VSDs are openings in the ventricular septum that freely communicate between the left and right ventricles. These defects are classified according to their location in the ventricular septum and may involve one or more components of the septum. The particular location of the defect has no bearing on the direction of the intracardiac shunt but has significant predictive value in terms of the frequency of involvement of the semilunar or atrioventricular valves, associated anomalies, and spontaneous closure.
Prevalence and Epidemiology
The incidence of VSD ranges from 3 : 1000 to 5 : 1000 live births. VSD is the most common form of CHD in childhood. Although VSDs represent approximately 25% to 30% of all CHDs at birth, they are often unrecognized in utero, accounting for only 5% to 7% of all prenatally diagnosed CHDs.
Etiology and Pathophysiology
The etiology is multifactorial. Although only a few VSDs are associated with chromosomal abnormalities in the child, when a VSD is diagnosed in the fetus, the risk of chromosomal abnormalities is much greater (5% to 10%, especially in large or perimembranous VSD). VSD can frequently occur in combination with, and may lead to the diagnosis of, other CHDs and extracardiac malformations. The prenatal diagnosis of VSDs may be of great clinical relevance.
There are four types of VSD ( Fig. 75.1 ):
Perimembranous VSD (70%–80%, also called paramembranous or infracristal ): located in the membranous septum, which is the base of the heart between the inlet and the outlet components of the muscular septum.
Inlet VSD (<5%, also called posterior or lower ): involving the inlet muscular septum, which is inferior-posterior to the membranous septum.
Muscular VSD (15%–20%): located in the trabecular muscular septum; can also be classified as midmuscular (superior to the moderator band) and apical (inferior to the moderator band).

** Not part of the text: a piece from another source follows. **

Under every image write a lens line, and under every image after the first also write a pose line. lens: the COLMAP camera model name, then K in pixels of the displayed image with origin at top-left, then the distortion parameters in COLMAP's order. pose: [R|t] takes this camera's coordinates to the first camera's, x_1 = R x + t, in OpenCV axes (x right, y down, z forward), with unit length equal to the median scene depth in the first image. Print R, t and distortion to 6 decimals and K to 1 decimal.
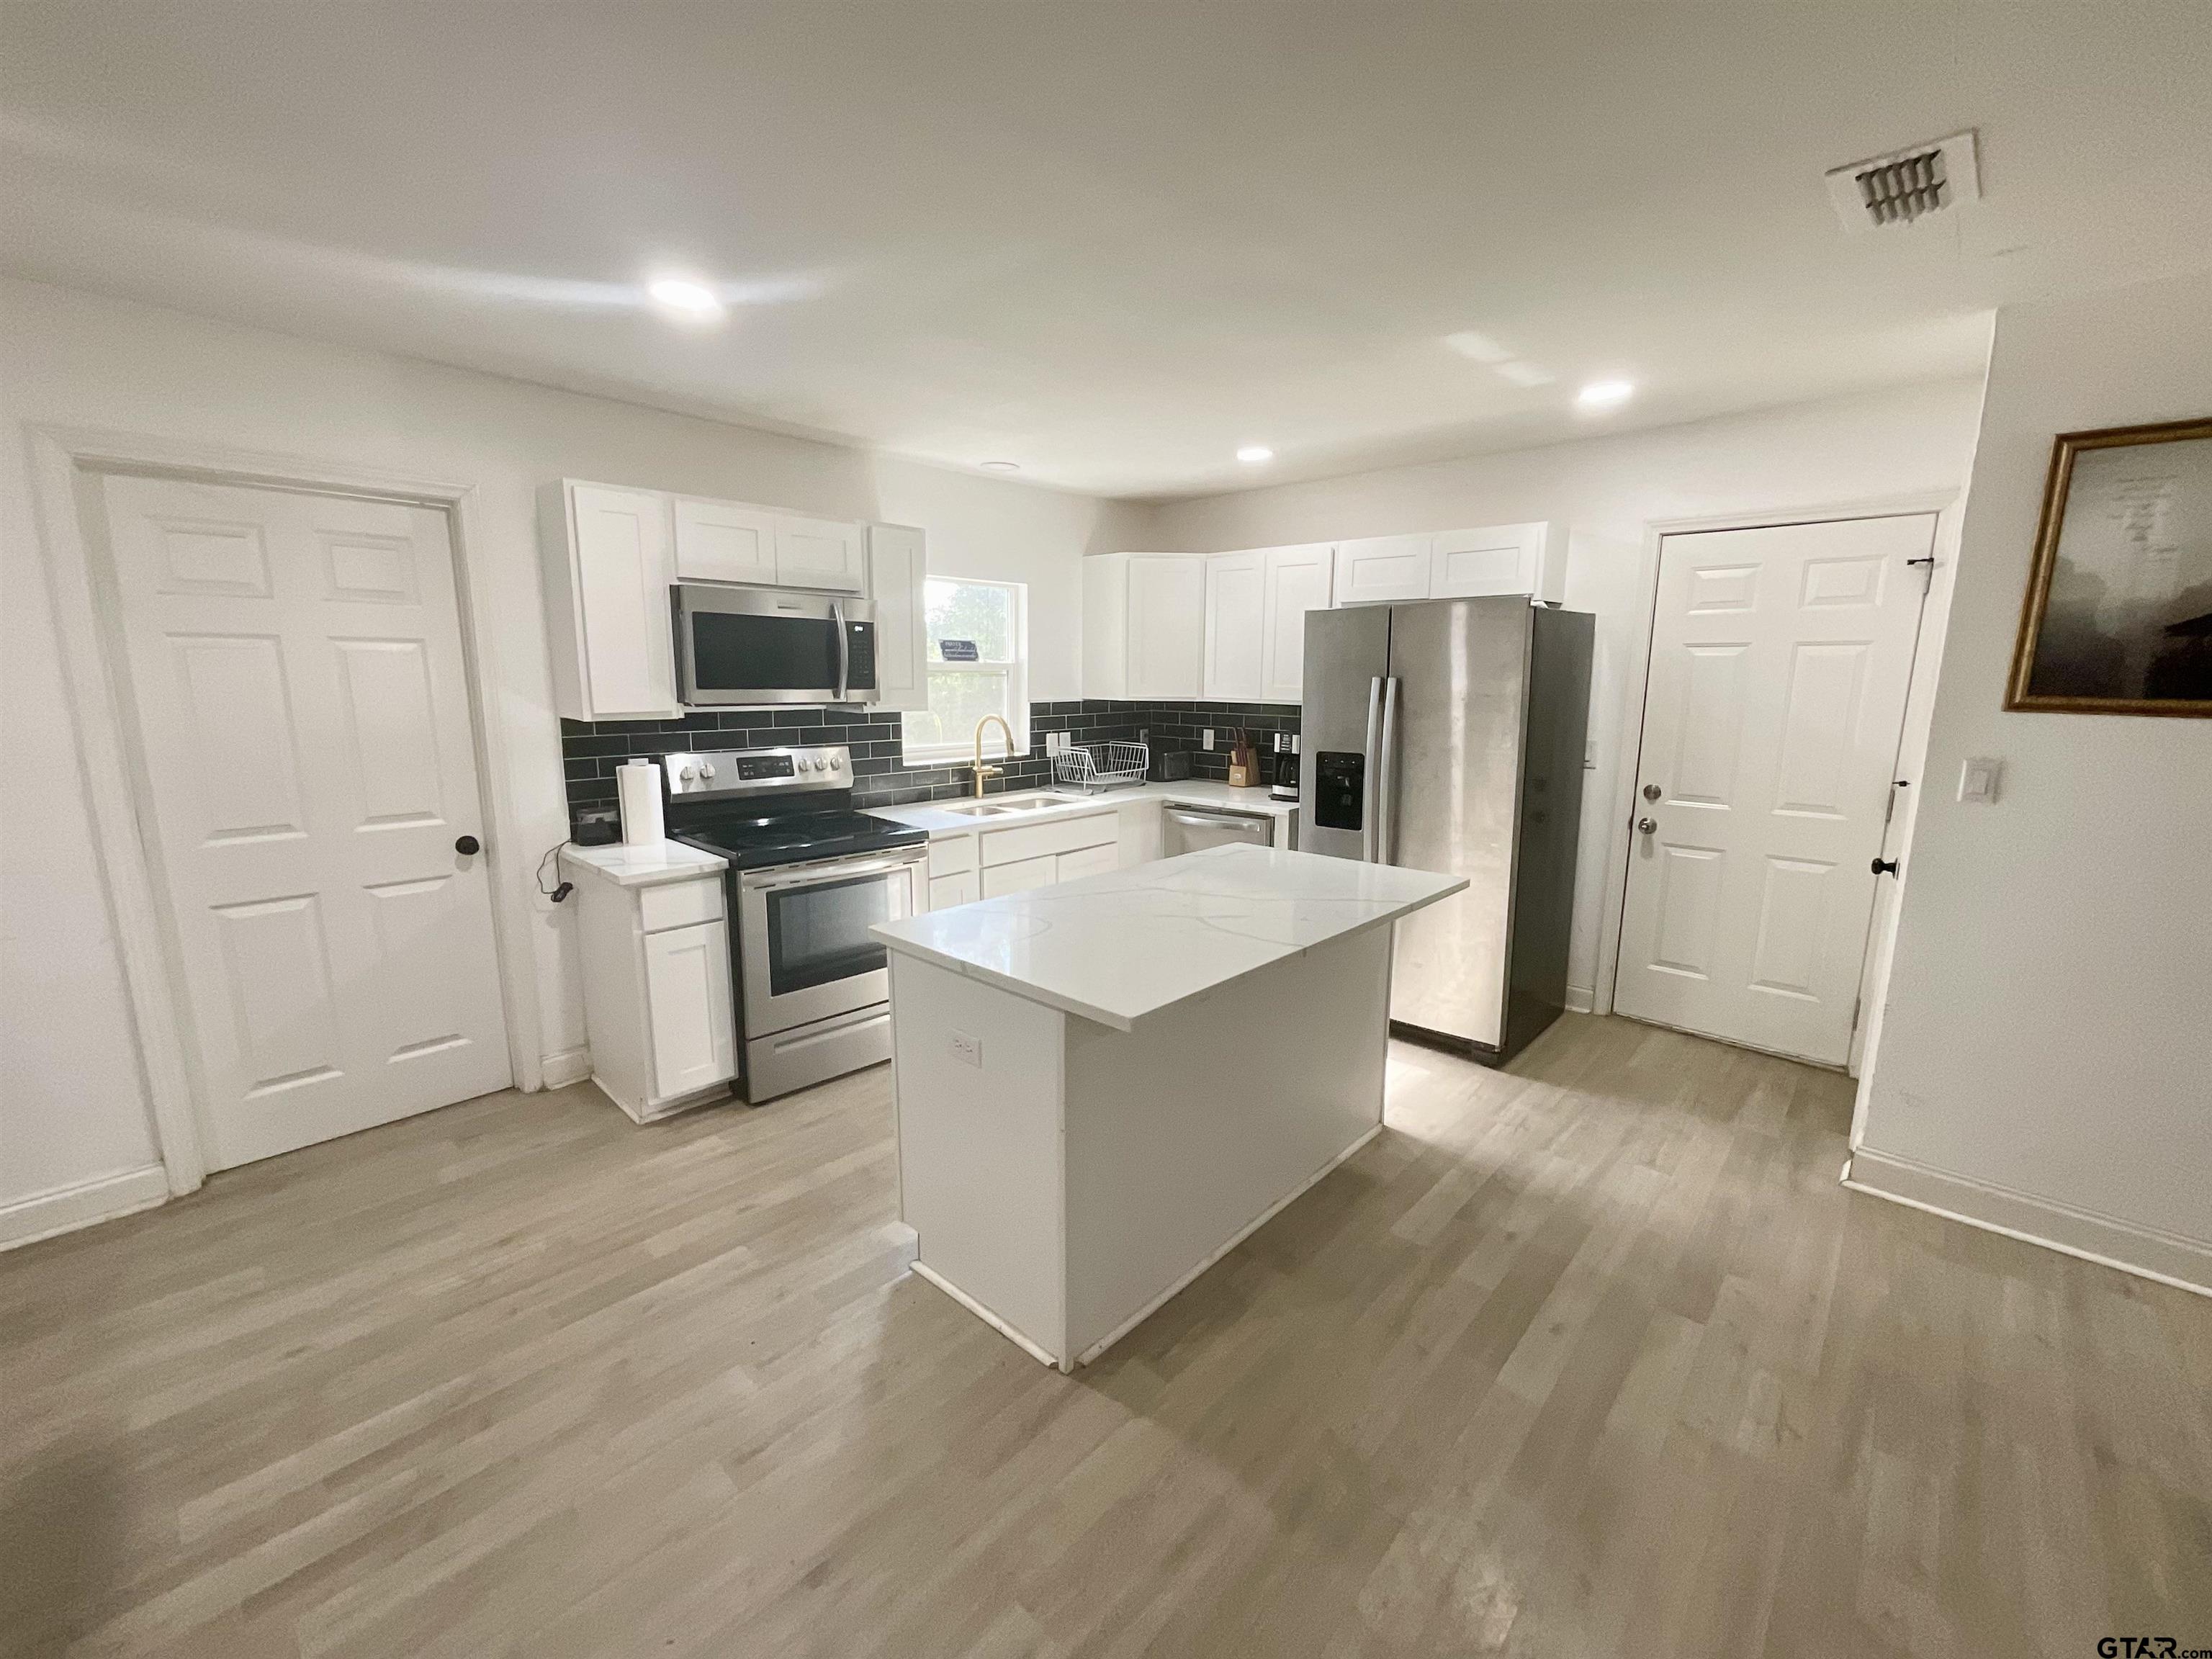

Infundibular VSD (<5%, also called outlet, supracristal, choanal, conoventricular, subpulmonary, or doubly committed subarterial defects ): located in the infundibular muscular septum, which is the portion of the septum separating the right and left ventricular outflow tracts.
Manifestations of Disease
The presence of an isolated VSD in utero has little effect on the normal cardiac physiology because pressures generated in each ventricle are quite similar, leading to minimal shunting of blood despite even large ventricular communications. When the infant is delivered, there is an immediate decrease in pulmonary vascular resistance and lower pressures in the right ventricle, whereas the left ventricle contracts against high systemic vascular resistance, generating higher pressures. A left-to-right shunt results, the magnitude of which is influenced by the size of the defect, the pressure in the right and left ventricles, and the pulmonary resistance. Over time, large defects may lead to Eisenmenger syndrome with pulmonary hypertension, in which elevated pulmonary artery pressure eventually leads to reversal in the direction of shunting, desaturation, cyanosis, and secondary erythrocytosis.

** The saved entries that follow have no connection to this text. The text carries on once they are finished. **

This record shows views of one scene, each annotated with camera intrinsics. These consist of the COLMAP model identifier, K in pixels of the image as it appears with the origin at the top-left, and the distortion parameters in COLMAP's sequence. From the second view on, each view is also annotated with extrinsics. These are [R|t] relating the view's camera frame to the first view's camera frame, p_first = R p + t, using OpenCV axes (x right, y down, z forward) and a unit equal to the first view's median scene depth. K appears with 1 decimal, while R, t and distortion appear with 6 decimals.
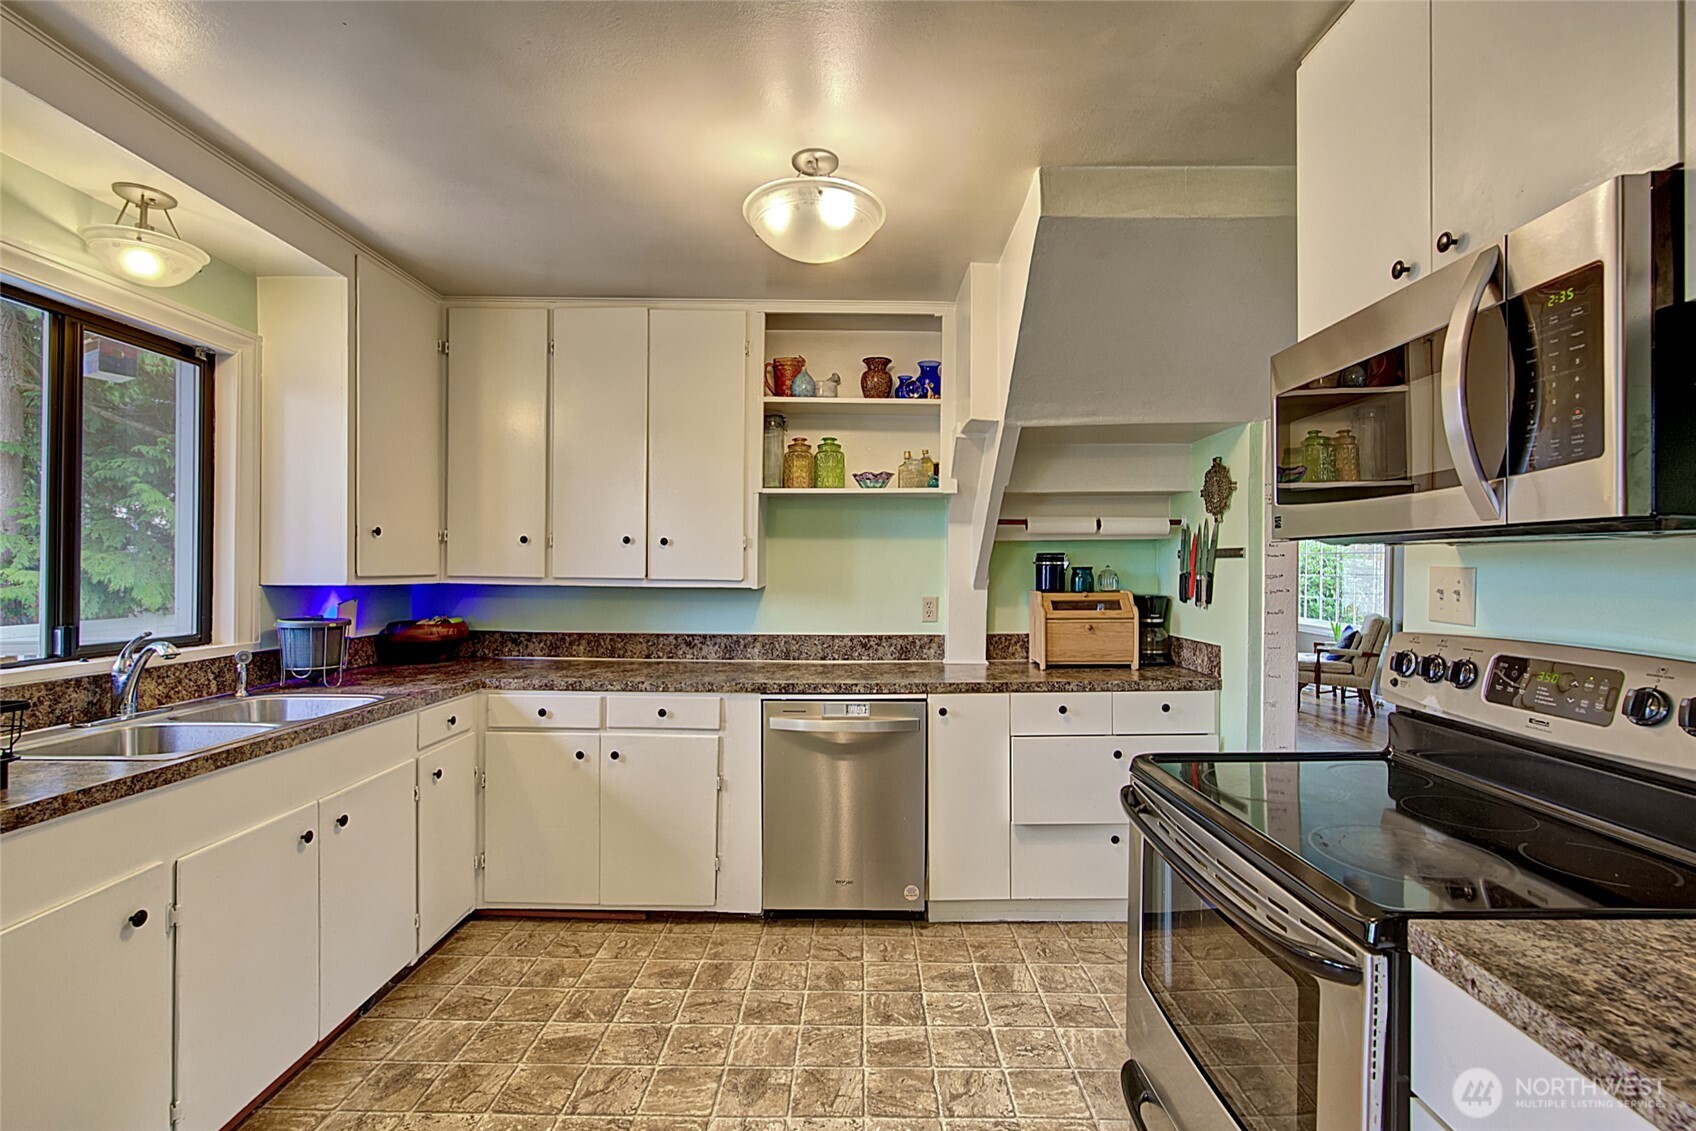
lens RADIAL K [[728.5, 0, 852.2], [0, 728.5, 563.8], [0, 0, 1]] dist [-0.000320, 0.000547]
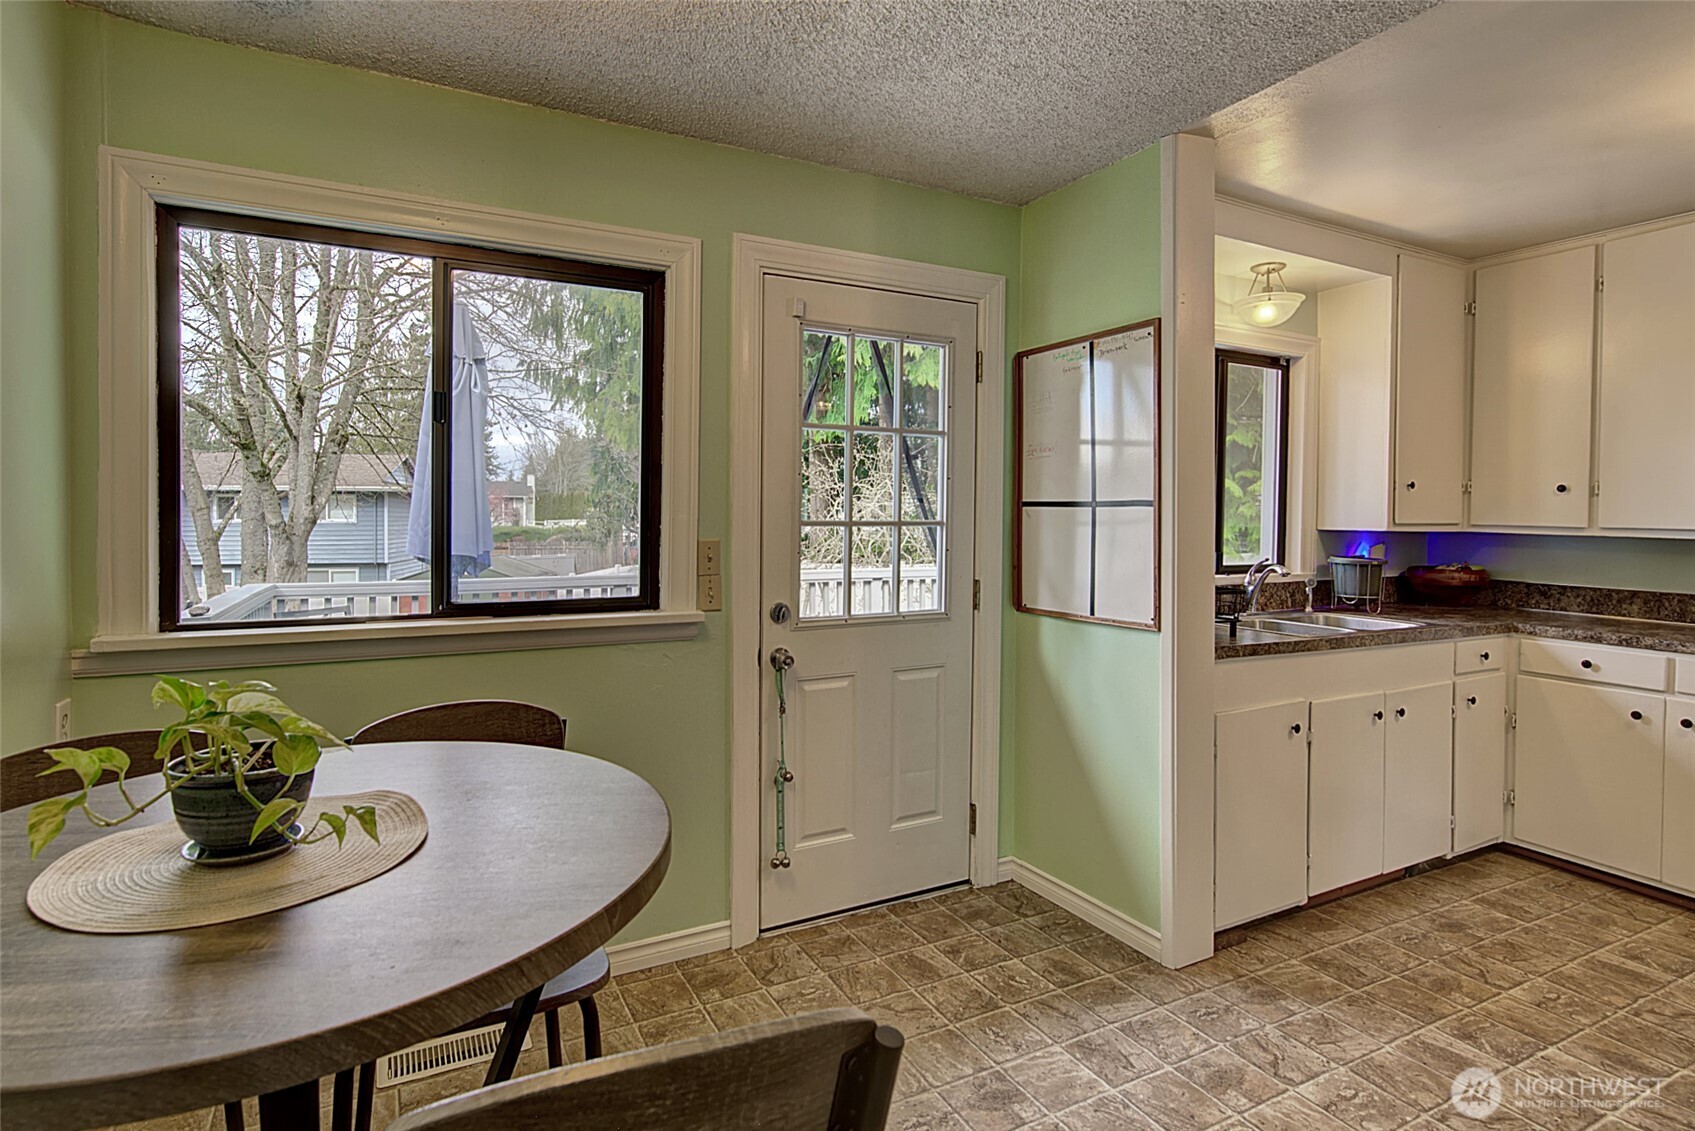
lens RADIAL K [[833.8, 0, 831.5], [0, 833.8, 525.6], [0, 0, 1]] dist [-0.000771, 0.000298]
pose [[0.450336, 0.012657, -0.892770, 0.127614], [-0.000202, 0.999901, 0.014074, 0.001413], [0.892859, -0.006158, 0.450294, -0.451493]]
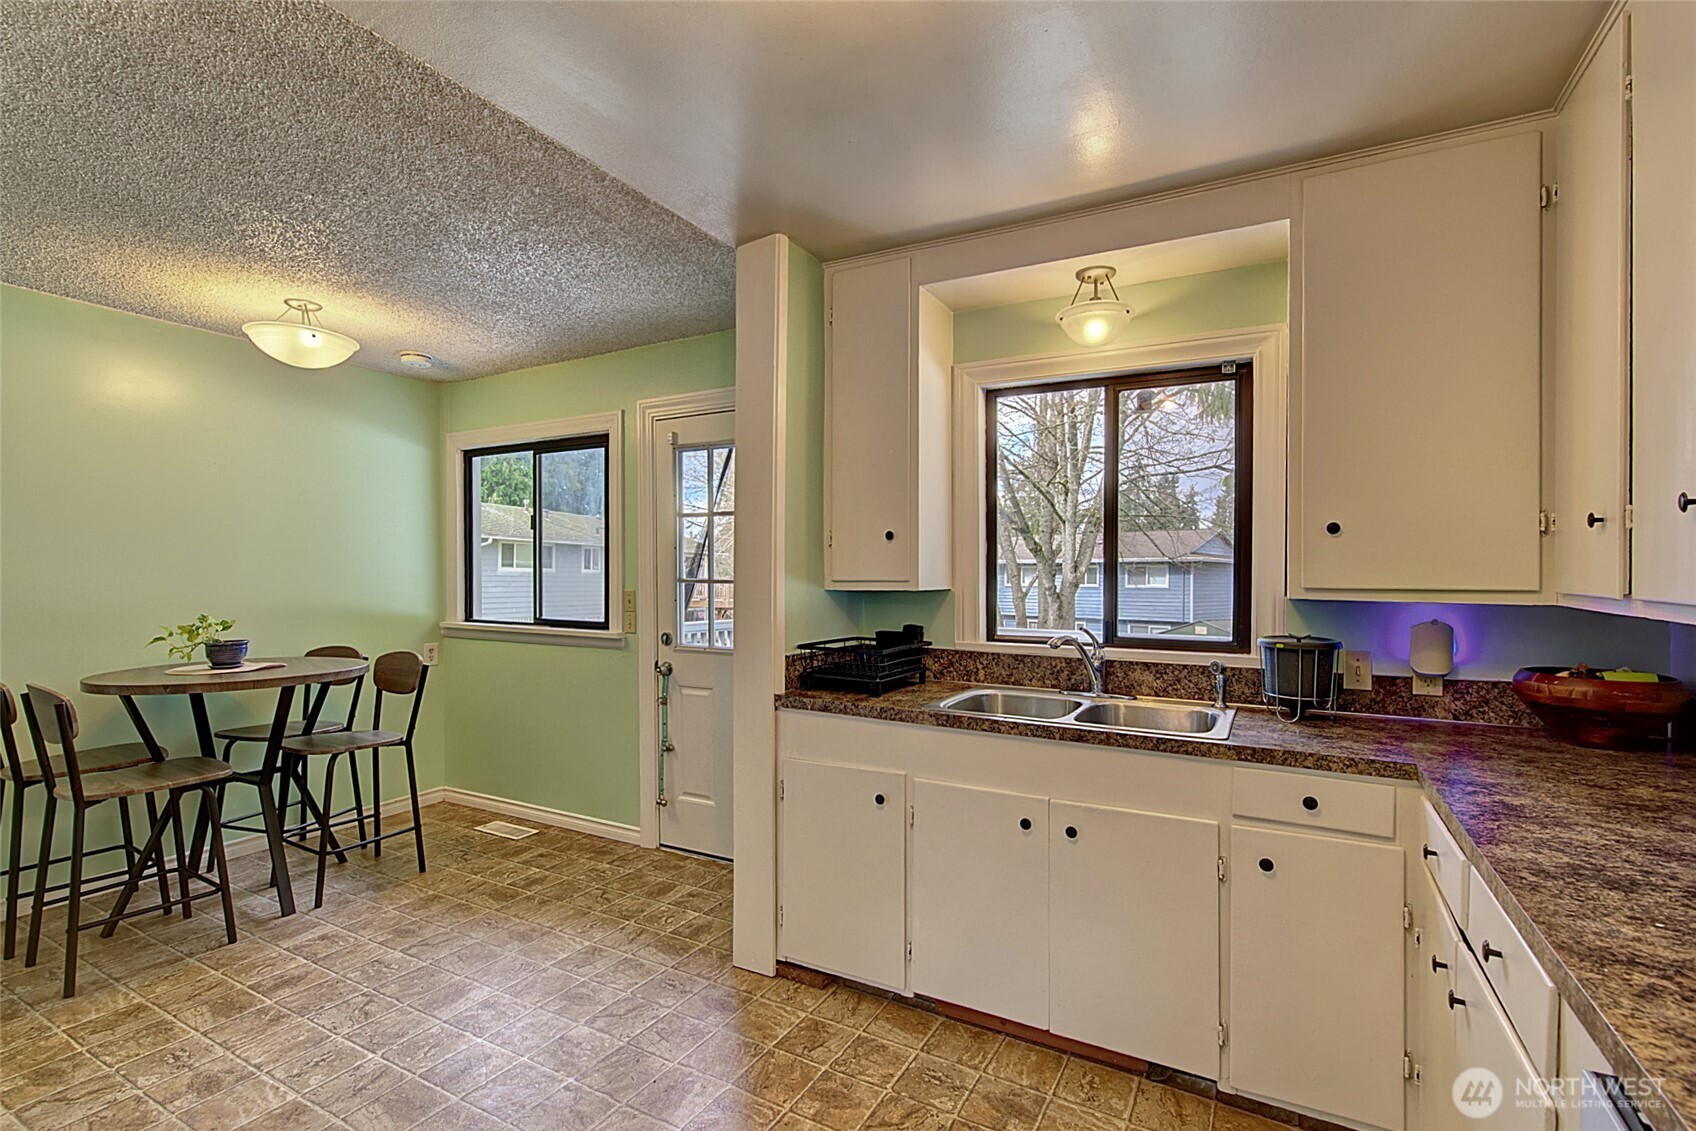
lens RADIAL K [[728.5, 0, 841.6], [0, 728.5, 579.1], [0, 0, 1]] dist [-0.000320, 0.000547]
pose [[-0.459524, -0.001549, -0.888164, 0.255281], [-0.004622, 0.999989, 0.000648, 0.008193], [0.888153, 0.004402, -0.459526, 0.910257]]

Imaging Technique and Findings
A VSD appears on ultrasound (US) as an interruption of the septum. If the VSD is small, it can be very difficult to identify. It is often hard to define the size and course of the VSD because the muscular septum is a three-dimensional structure, and the defects may be tortuous and multiple.
The best echocardiographic view for diagnosis depends on the site of the VSD. The four-chamber view can identify perimembranous ( Fig. 75.2 ), inlet, and muscular VSDs ( Fig. 75.3 ), and the five-chamber left ventricular outflow tract view can detect infundibular VSDs ( Fig. 75.4 ). Infundibular VSDs can be divided into two types according to whether the remaining septum caudal to the defect and the aortic wall are aligned (simple infundibular defect) or not (malalignment VSD) ( Fig. 75.5 ).